A mí me emociona este pasaje de la vida de Cristo. Me imagino la profunda transformación que tuvieron los apóstoles que fueron testigos de la “TRANFIGURACION”, ahora ya podemos emplear el término correcto, para describir lo indescriptible, mostrando un Cristo que siendo el mismo, por momentos dejó ver lo que él era más en su interior. Por fuera, el maestro, el amigo, el carpintero, el infatigable amigo de los pobres, el incansable predicador, el hombre de cuyas manos salían maravillas asombrosamente sencillas. Pero por dentro, el Hijo de Dios, el enviado, el Salvador, el Liberador, el maestro de la vida. Me gusta mucho este Cristo que se deja descubrir poco a poco, que alienta en los momentos de desolación, cuando nada nos consuela, cuando se nos acaban las fuerzas y las esperanzas, cuando todas las puertas se cierran, cuando después de los cincuenta ya no quieren ocuparte ni por error, después de que la mujer te ha dejado porque tu enfermedad era incurable, después de que el novio se marchó a pesar de los muchas promesas de que te iba a cumplir.
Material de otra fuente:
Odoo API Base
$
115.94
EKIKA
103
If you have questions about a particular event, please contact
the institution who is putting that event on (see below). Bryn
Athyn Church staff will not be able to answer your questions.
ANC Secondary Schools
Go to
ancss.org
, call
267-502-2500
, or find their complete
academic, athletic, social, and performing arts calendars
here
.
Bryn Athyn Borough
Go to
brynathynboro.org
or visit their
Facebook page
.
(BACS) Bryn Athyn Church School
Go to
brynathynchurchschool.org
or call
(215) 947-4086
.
Cuando todas esas cosas suceden, siempre se hace Cristo el encontradizo, y se “transfigura” en tu presencia, cuando encontraste la mirada tierna, cálida, acogedora de tu hijo que te sonreía y tendía las manos hacia ti, cansado, rendido, desplomado por la tarde. O la sonrisa del pequeño minusválido que aguardaba complaciente a que tú te cruzaras con su mirada en la sala del médico.
A lo mejor fue la mirada transparente de una joven limpia de alma, a la que tú hiciste proposiciones indecorosas cuando te encontraste en la calle con ella y ella te dijo cándida pero alegre que su vida era muy valiosa como para compartirla miserablemente con quien no era digno de ella. O a lo mejor fueron los ojos de la mujer que se ofrecía a darte un poco de placer a cambio de unos cuantos pesos porque sus hijos esperaban en casa sin haber probado bocado ese día. O a lo mejor fue la palabra de un anciano sacerdote que de lo profundo de su corazón invitaba esa tarde en que pasabas distraídamente por la iglesia solitaria en la que les predicaba a unas cuantas viejas, cuando escuchaste la invitación a dejar el corazón endurecido por el pecado, para poder encontrarte con un Cristo que te sonreía en las especies sacramentales, en el sacramento eucarístico.
Cristo tiene muchas formas de transfigurarse. Pero si sabemos que nosotros somos parte de Cristo, si sabemos que nos hemos encontrado por primera vez con él en el bautismo, si ahora Cristo se hace presente a través de nosotros, ¿cuándo comenzarás a trasfigurarte tú también ante tus propios hermanos? ´¿Cuándo comenzarán a mostrar que tras ese corazón duro, insensible, injusto, lujurioso, prepotente, se encuentra el corazón mismo de Cristo que quiere comprender, servir a amar a todos los hombres desde tu propio corazón?